The heart of McKibben’s
argument, by his own admission, is that "we stand on the edge of
disappearing even as individuals" (p. 46). Without limits of the kind
that genetic engineering seeks to undo, we risk losing what makes our
individual lives meaningful. Achievement by enhancement rather than effort is
one facet of what is lost. One’s decisions in life regarding profession, love,
and much else lose their consequence when made without limits. If one’s life
is indefinite, why treat its opportunities as precious? McKibben argues that
recognizing what each of has to lose should be sufficient to elicit our
imperative, "Enough!" The strongest part of McKibben’s work is the
middle sections when he argues that the juggernauts of science and commerce are
not insuperable. ‘Enough!’ is possible. His arguments to that end are varied
and creative.
The book’s
dialectical climax is McKibben’s appeal to meaning. Meaning is threatened in
lives whose limits are removed by the advances promised by the genetic
engineers. He makes his stand against science here, appealing to traditions
that pre-date science to make his argument. "In this long tradition,
meaning counts, more than ability or achievement or accumulation. Indeed,
meaning counts more than life" (p. 209). It is not a scientific argument,
but it is familiar–springing from the same source as Socrates’ sentiment that
it is better to suffer evil than to do it. McKibben holds up the pitiful end
of Shakespeare’s Macbeth as archetypical of the consequences for one who "rejects
the natural order" (p. 212).
The difficulty
is that McKibben proffers his argument as an appeal to each of us as
individuals, not as part of an order. Individual meaning in individual lives
is the fulcrum on which his argument and his idea of the modern human condition
turns. But this will not do. First, meaning depends on the social enterprise
in which it arises. Second, the imperative "Enough!" must be
collective for his argument depends on collective limits on genetic
engineering. "Staying human" is not appealing if a few bypass limits
to become "post-human" or super-human. The motives for joining a
superior breed apart are those that have ever haunted mankind: sadism, tribalism,
narcissism, etc. More is needed than an appeal to an individual’s practical
calculus.
What makes McKibben’s
work ultimately unsatisfying is that with sound motivations he senses the sort
of argument required. He quotes Rabbi Jonathan Sacks approvingly: "It is
the space we make for otherness that makes love something other than narcissisim"

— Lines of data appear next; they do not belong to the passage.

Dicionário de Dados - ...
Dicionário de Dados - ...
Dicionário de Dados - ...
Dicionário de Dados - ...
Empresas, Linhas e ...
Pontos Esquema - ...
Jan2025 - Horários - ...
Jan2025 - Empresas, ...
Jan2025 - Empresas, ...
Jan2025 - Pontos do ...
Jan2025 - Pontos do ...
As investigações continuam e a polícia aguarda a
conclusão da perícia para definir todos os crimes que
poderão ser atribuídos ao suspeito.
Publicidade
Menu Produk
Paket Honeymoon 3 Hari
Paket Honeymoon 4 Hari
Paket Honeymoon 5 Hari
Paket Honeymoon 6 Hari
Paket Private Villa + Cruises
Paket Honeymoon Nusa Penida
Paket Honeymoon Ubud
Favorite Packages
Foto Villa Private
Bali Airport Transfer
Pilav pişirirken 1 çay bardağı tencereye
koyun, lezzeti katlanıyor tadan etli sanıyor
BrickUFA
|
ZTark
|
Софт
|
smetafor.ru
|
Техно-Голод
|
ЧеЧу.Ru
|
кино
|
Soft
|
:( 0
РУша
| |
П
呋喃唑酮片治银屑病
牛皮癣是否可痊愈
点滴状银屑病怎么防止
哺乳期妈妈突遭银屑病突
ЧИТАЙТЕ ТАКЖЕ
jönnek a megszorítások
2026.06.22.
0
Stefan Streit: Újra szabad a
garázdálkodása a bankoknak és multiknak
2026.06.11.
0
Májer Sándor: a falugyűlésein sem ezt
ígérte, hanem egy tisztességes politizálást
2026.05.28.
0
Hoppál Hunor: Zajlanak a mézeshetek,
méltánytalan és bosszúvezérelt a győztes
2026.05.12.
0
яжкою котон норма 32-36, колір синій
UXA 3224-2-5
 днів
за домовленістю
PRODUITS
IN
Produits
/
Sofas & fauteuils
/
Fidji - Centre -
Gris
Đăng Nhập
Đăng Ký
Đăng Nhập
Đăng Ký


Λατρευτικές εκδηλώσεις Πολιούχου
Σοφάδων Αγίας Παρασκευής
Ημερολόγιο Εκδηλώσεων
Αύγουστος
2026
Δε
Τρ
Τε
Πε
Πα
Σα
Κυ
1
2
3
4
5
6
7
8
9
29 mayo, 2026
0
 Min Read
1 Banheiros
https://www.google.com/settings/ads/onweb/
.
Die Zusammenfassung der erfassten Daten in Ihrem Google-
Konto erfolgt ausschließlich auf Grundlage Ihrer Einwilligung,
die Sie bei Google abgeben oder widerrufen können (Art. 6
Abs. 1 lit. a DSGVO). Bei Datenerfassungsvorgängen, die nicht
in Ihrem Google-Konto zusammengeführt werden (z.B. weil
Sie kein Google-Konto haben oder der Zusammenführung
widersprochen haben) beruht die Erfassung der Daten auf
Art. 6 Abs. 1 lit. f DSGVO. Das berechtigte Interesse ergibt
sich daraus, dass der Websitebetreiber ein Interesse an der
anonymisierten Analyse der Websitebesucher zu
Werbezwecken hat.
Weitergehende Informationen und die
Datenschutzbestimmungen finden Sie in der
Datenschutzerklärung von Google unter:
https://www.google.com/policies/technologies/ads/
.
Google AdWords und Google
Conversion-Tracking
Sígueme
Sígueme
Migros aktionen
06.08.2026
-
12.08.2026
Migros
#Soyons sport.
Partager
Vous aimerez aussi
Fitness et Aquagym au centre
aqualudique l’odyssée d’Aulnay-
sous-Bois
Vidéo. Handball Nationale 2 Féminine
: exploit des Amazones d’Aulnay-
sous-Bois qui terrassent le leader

(p. 60). Yet, he never takes up the thread implicit in this remark: that our
humanity and our understanding of the human condition is inter-dependent with
our understanding of our relation to others. This is a more fundamental
condition on the possibility of meaning in individual lives. The deficit in
this inter-personal aspect of McKibben’s argument–and in characterizing the
challenge from genetic engineering in these terms–compromises his book to the
point of dissatisfaction. In short, his sense of the social implications of
genetic engineering is limited to the sense of ‘social’ used in anodyne phrases
like "social policy." It is not enough.
Enough
is a book of ideas and someone wholly unfamiliar with the issues arising from
developments in genetic science and commerce may find it a good and engaging
entry point. It is not however a popular science book about genetic
engineering. It’s arguments, while interesting, do not rise above the level of
those attributed to the genetic engineers. Therefore, anyone seeking details
regarding the science or philosophical depth in the over-arching argument is
likely to be disappointed.
©
2003 David Levy
David Levy is
finishing doctoral studies at King’s College, London where his research
concerns moral philosophy, epistemology and moral psychology.